Sure enough, in his 45-minute set with his longtime, incredibly versatile guitar accompanist Brian Koonin, Johansen covered as many stylistic bases as time would allow, starting with a raucous version of his debut solo album hit “Funky But Chic”—which he later covered in the second incarnation of his New York Dolls (on the 2011 Dancing Backward in High Heels album) and including a lovely bossa nova take of his second solo album’s Four Tops-sounding “Melody,” a pristine acoustic guitar interpretation of his first solo album’s centerpiece “Frenchette” and folk-blues songs from his Henry Smiths band period.

But the set’s centerpiece had to be the one song Johansen has yet to record.

“I’ve been holding on to it,” he deadpanned. “Brian has connections in the Streisand camp, and it should be recorded by someone like that. I’m waiting for Tom Jones, or when The Boss gets writer’s block and is going through a fallow period.”
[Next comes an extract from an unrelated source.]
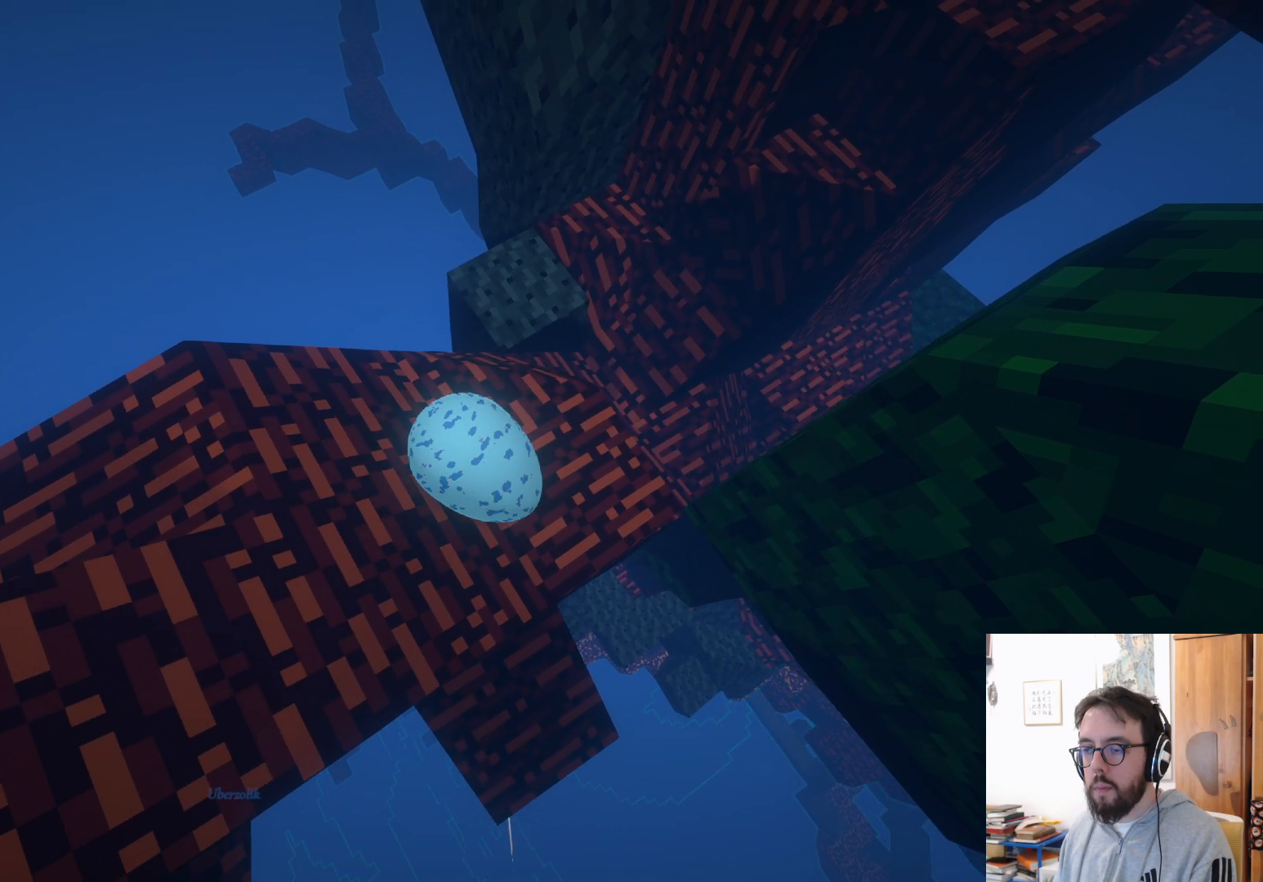
{"buttons": [], "left_stick": "up-left", "right_stick": "center", "events": [[450, "left_stick", "up-left"]]}
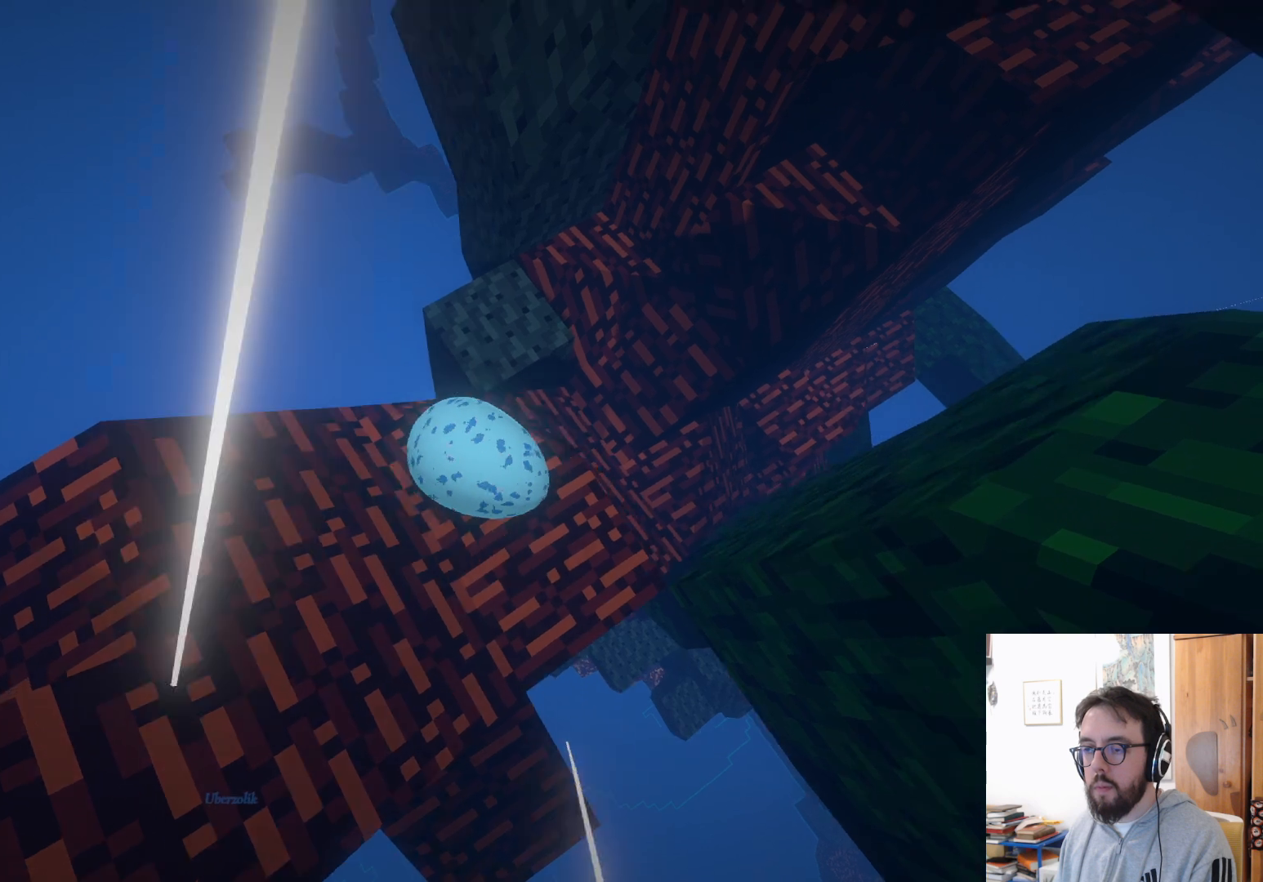
{"buttons": ["A"], "left_stick": "up", "right_stick": "center", "events": [[83, "R2", "down"], [100, "R2", "up"], [200, "L2", "down"], [267, "L2", "up"], [383, "left_stick", "up"], [467, "A", "down"]]}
Not to discount any of them, but no one surpasses Johansen as a singer—or songwriter. Co-written with Koonin, the tentatively titled “Wandering Spirit Prayer” is a contemplative song about life and death. He sang it at the Snadowsky memorial, and at Town Hall—and everywhere else I’ve heard him do it—everyone present held their breath so as not to miss a word, let alone Johansen’s extraordinarily detailed vocal performance.

He’s the foremost ethnomusicologist, all right, and an artist without peer. The audience stood reverently after his traditional closer, “Heart of Gold.”